Radiohead klingen auf `In Rainbows` wieder wesentlich elektronischer
als auf `Hail To The Thief`. Nachdem `15 Steps` ersteinmal an den Nerven
zerrt, setzt diese wunderbare Gitarre ein und man weiß wieder,
wie es sich anfühlt, das Universum eines Mannes mit Namen Yorke.
Sanft plätschert die Melodie und auch der Beat wird ruhiger und
der Zauber setzt ein. `Bodysnatcher` kommt mit verzerrtem Gitarrenriff
und großem Phatos aus dem Äther. In dieser Liga spielen wahrlich
nur wenige Bands. Wie ist es möglich, dass man Melodie und Gesang
gegeneinander richtet und doch Harmonie zum Vorschein kommt?! Irgendwie
klingt Radiohead wieder mehr nach `Kid A` und `Amnesiac` auf ihrem neuen
Werk. Manchmal fragt man sich da gar, was eigentlich Phil Selway streckenweise
bei den Aufnahmen gemacht hat, wenn der Reigen aus elektronischen Beats
erschallt (Weird Fishes/Arpeggi). Es ist aber immer wieder Thom Yorkes
Stimme, die dieses Album zu einem Erlebnis macht. Vielleicht war seine
Stimme nie so präsent wie auf diesem Silberling.
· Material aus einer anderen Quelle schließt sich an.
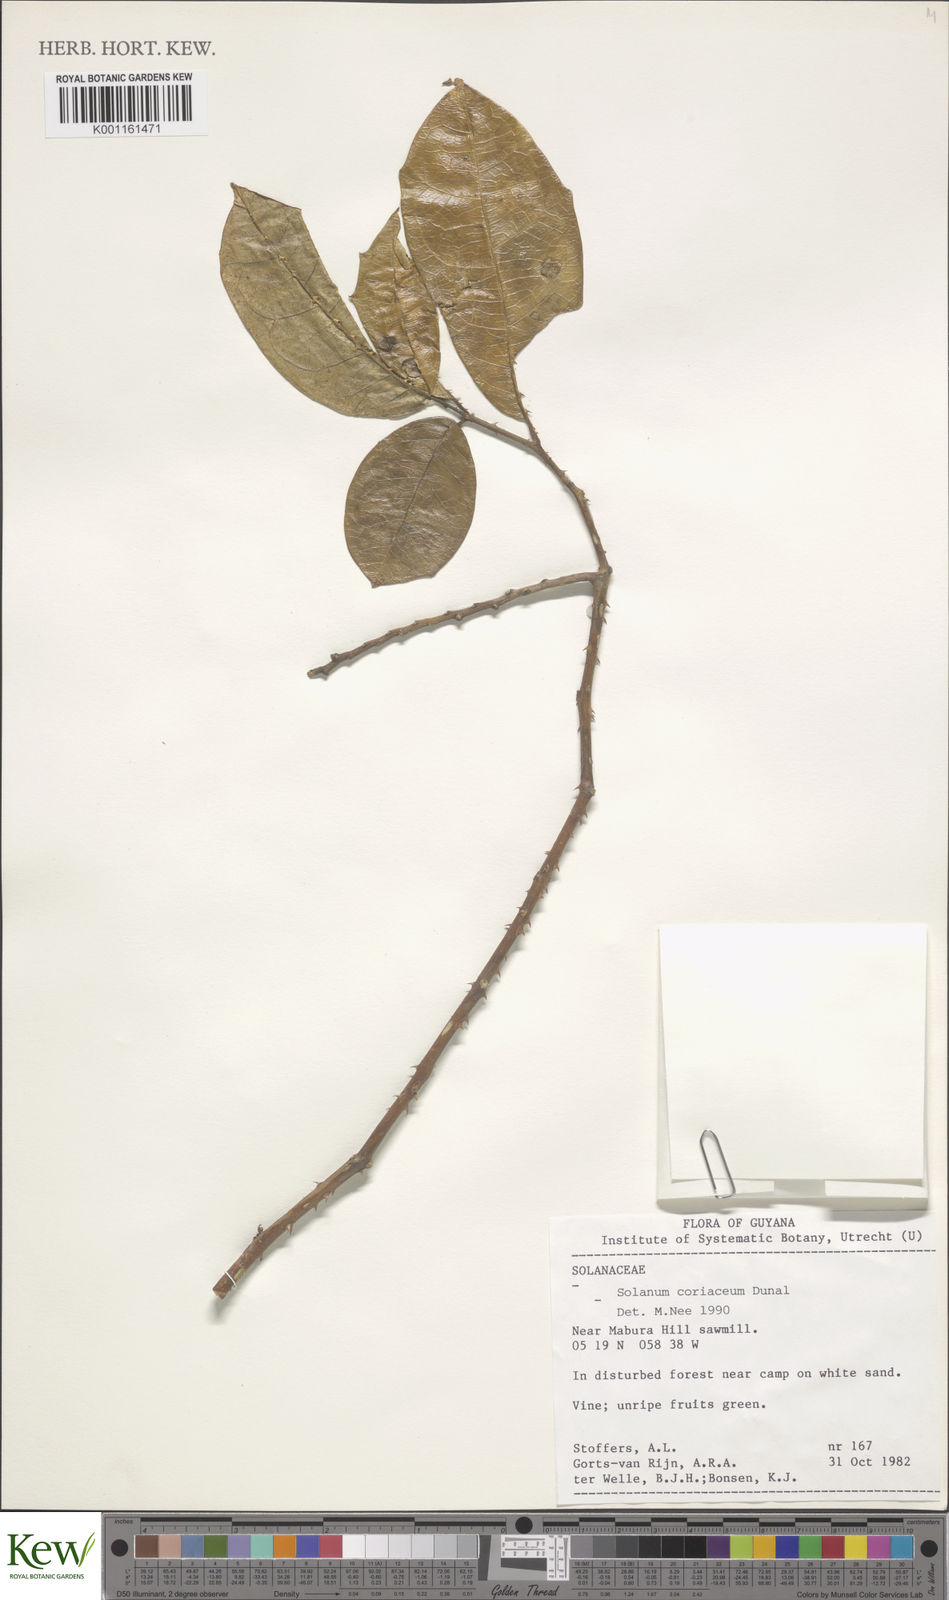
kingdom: Plantae
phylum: Tracheophyta
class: Magnoliopsida
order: Solanales
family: Solanaceae
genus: Solanum
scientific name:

Als Nachtrag wäre noch festzuhalten das 1,3 Millionen Menschen
`In Rainbows` runtergeladen haben und wenn jeder dafür nur einen
Dollar bezahlt hat, dann wär das schon mal ein Betrag, für
dieses Kleinod an Musikgeschichte. Es wurde ja auch kein Geld für
Tonträger ausgegeben und es haben keine Plattenfirmen, Promoagenturen,
Presswerke etc auch noch daran verdient. Dies könnte ein Weg für
die Zukunft sein und Radiohead haben wieder einmal neben dem musikalischen
auch wegweisend im Umgang mit Kunst agiert.